I'm a big fan of Vudu and this service, but the main reason I made this was to try to experiment and expand a little bit. It was my first time directing actors, and it was my first time putting captions in a video, so that's what made it something worth working on.

Just trying out different things with the channel, as I continue through a bit of a slump with trailers, reviews, and stuff like that.

Credits are inside the video. Please check out the work of the other people who helped put this together. It just would've stayed on the page without them.

A very special shoutout goes to Dylan Hirsh for putting the ending logo animation together. This is one of three pieces that he did for me. 

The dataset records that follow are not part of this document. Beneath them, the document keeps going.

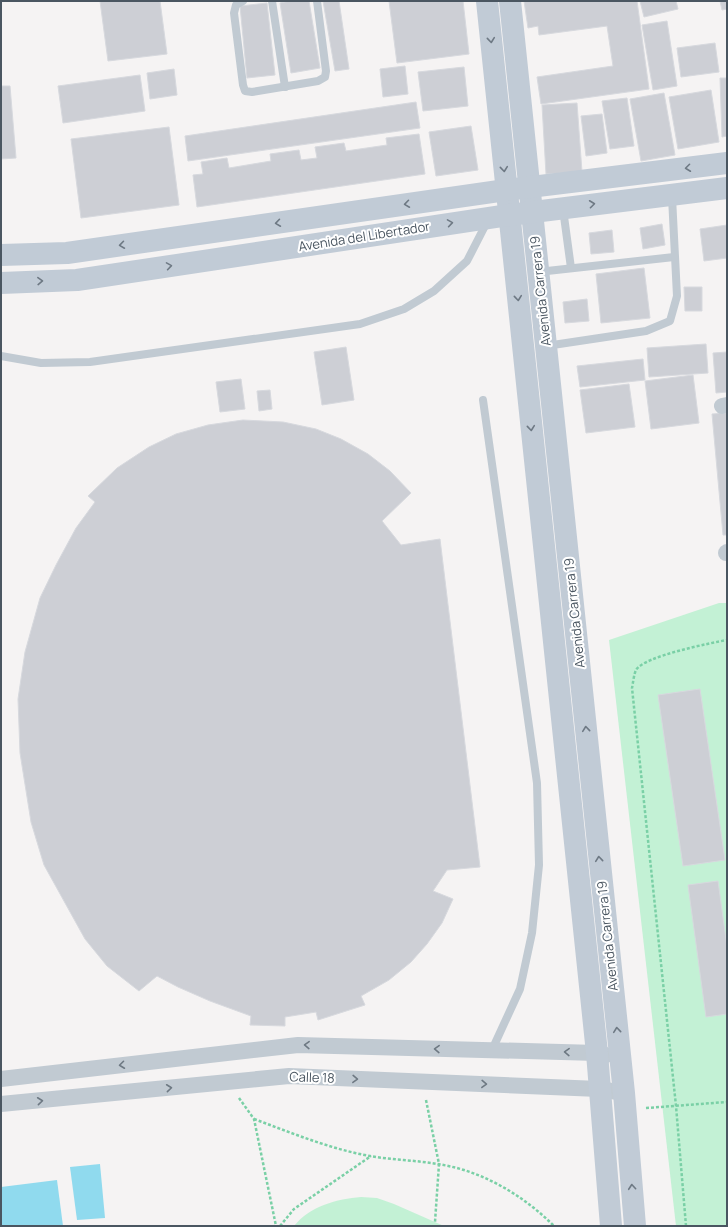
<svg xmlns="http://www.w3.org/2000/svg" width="728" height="1227" font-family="Manrope,sans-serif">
<rect width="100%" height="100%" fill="#f5f3f3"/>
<g fill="#c3f1d5">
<polygon points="719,603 727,603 727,1226 676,1226 609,640"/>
<path d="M361,1197L377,1198L394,1204L444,1226H294C310,1206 337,1199 361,1197Z"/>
</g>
<g fill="#90daee">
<polygon points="100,1164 105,1218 77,1220 70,1167"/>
<polygon points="57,1180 63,1226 1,1226 1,1187"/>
</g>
<g fill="#cdcfd5" stroke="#d7d9de">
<polygon points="100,1 160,1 167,54 108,61"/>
<polygon points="290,1 309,1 320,68 291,73 280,3"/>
<polygon points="323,1 339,1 349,69 335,71"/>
<polygon points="389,1 463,1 469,54 397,63"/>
<polygon points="524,1 637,1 649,89 541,104 537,77 613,66 607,26 539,35 538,26 528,28"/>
<polygon points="640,1 676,1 678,9 644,17"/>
<polygon points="720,1 727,1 727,9 722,10"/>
<polygon points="267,3 275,75 247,78 240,6"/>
<polygon points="667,21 677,86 653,90 642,25"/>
<polygon points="715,43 719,72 681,77 677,48"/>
<polygon points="405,66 408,94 383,97 380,69"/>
<polygon points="464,67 468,106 423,111 418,72"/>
<polygon points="174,69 177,95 150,99 147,73"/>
<polygon points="140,75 145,111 63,123 58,86"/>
<polygon points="720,78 727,78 727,136 722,137"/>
<polygon points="1,86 10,86 16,158 1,159"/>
<polygon points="711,90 719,142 678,149 669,97"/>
<polygon points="664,93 675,155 641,161 630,99"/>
<polygon points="627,98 634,146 610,149 602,101"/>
<polygon points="416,102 420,128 188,161 185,136"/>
<polygon points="577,103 582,172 546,174 542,105"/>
<polygon points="602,114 607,153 586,156 581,116"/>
<polygon points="471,126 478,170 436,176 429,132"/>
<polygon points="169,127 179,205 81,218 71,139"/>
<polygon points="419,134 425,174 197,207 193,175 203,174 201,162 227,158 229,168 271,161 270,154 299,150 301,160 317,158 315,147 344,143 346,151 387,145 386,138"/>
<polygon points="662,224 665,245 643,249 640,228"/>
<polygon points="727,225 727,258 704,261 700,229"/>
<polygon points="612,230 614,252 591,254 589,233"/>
<polygon points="644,268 650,318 601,323 596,274"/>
<polygon points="684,287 702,287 702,311 685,311"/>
<polygon points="587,299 589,321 565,323 563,302"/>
<polygon points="706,344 708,373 649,377 647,348"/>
<polygon points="346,347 354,400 322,405 314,352"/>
<polygon points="727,352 727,392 716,393 713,353"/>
<polygon points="643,359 645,380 580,387 577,366"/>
<polygon points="693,375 699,423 651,429 645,381"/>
<polygon points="241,379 245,409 220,412 216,382"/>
<polygon points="629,384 635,427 586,433 580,390"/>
<polygon points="270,390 272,409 259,411 257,391"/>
<polygon points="727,413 727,535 723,535 712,414"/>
<polygon points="243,420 283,422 316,429 341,439 368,454 390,471 411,493 382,521 401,545 440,539 480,867 447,870 433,891 453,899 442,923 427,944 411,962 389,980 361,996 365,1005 318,1020 316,1012 285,1017 285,1026 250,1025 251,1016 210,1001 178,987 157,976 139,991 107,966 85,939 44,865 31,822 20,753 18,699 25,652 40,598 56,565 76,528 95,502 88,496 117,468 149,447 176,434 208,425"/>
<polygon points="700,689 725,860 683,866 658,695"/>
<polygon points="718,881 727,947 727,1014 706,1017 688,885"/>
</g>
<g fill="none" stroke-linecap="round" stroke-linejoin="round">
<g stroke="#7ad0a6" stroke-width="2.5" stroke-dasharray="3 2" stroke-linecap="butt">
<polyline points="239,1098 254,1119 276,1226"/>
<polyline points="426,1100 439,1164 435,1222"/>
<polyline points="646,1108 727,1102"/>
<path d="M254,1119C292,1133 330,1149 370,1156C392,1160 415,1160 437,1164C481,1170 523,1195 554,1226"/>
<polyline points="280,1226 294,1209 371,1156"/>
<path d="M686,1226L676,1106L632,688C633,683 634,674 636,670C644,656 711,643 727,640"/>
</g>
<g stroke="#c1cad2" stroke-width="8">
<polyline points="243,1 236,5 234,13 243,85 245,91 252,92 318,81 325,77 326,71 317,1"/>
<polyline points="272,1 285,87"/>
<polyline points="563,209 571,268"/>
<polyline points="538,272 674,257"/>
<polyline points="546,346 646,331 670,321 677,296 672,197"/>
<polyline points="1,356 41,363 90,362 360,324 404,309 434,291 467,261 487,222"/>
<polyline points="483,400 537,783 539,865 532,933 520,989 492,1050"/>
</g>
<g stroke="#c1cad2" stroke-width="16">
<polyline points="722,406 727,405"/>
<polyline points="726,553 727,552"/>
<polyline points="1,1079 298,1045 597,1053 606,1055"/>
<polyline points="1,1104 289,1076 599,1089 624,1093"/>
</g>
<g stroke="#c1cbd6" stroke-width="22">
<polyline points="487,1 597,1053 611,1226"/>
<polyline points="510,1 624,1093 635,1226"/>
<polyline points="1,255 67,253 506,190 727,163"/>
<polyline points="1,283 77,280 509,215 727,188"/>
</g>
</g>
<defs><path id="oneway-chevron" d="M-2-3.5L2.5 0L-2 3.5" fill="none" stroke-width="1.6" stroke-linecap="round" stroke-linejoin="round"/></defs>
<g stroke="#6e7984">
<use href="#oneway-chevron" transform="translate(491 40) rotate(84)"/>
<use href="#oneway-chevron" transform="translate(688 168) rotate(173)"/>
<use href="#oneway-chevron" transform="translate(504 169) rotate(84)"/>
<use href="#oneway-chevron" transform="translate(407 204) rotate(172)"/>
<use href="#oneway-chevron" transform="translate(592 204) rotate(-7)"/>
<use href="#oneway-chevron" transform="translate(278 223) rotate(172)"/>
<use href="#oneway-chevron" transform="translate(450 223) rotate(-9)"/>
<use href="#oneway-chevron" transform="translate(122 245) rotate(172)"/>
<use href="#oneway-chevron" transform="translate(169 266) rotate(-9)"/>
<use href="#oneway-chevron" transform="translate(40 281) rotate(-2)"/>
<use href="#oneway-chevron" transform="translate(518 298) rotate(84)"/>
<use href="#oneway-chevron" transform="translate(531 428) rotate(84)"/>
<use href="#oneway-chevron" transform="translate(586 729) rotate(-96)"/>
<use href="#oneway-chevron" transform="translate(599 859) rotate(-96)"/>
<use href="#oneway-chevron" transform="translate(617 1030) rotate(-96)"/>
<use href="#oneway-chevron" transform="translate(632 1187) rotate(-95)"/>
</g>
<g stroke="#6e7983">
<use href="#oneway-chevron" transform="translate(307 1045) rotate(-178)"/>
<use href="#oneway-chevron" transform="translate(437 1049) rotate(-178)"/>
<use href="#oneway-chevron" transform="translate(567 1052) rotate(-178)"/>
<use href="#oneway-chevron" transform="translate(122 1065) rotate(173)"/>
<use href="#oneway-chevron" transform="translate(355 1079) rotate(2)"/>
<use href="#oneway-chevron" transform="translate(484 1084) rotate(2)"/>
<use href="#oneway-chevron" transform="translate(169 1088) rotate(-6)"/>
<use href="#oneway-chevron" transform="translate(40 1101) rotate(-6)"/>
</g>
<g text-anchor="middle" stroke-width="4" stroke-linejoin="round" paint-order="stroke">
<g font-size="13" fill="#4a5661" stroke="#fff">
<text transform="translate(364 236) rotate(-9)" y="5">Avenida del Libertador</text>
<text transform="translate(540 291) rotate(-96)" y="5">Avenida Carrera 19</text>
<text transform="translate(574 613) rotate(-96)" y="5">Avenida Carrera 19</text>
<text transform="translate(607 936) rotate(-96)" y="5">Avenida Carrera 19</text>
<text transform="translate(312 1077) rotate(2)" y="5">Calle 18</text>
</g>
</g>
<rect width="728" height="1227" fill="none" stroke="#4a5661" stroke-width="4"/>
</svg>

They all came out wonderfully, and we feel that they perfectly capture the themes and ideas of Why We Watch, as something more than just me blogging and having fun every once in a while. This is supposed to be a place of ideas. It doesn't always have to be critical thinking, but there should be something cooking in there while watching just the right movie or show. More info on these animations can be found in their individual YouTube videos.

And I did a very different one for myself after, to experiment with concepts and prep for a possible re-branding. Luckily, the Dylan's videos won't need much alteration once Casey is done. 

Update: This is a tiny project that I did in an afternoon, so I'm mentioning it here. Months later, I recut an older Snickers ad for TikTok.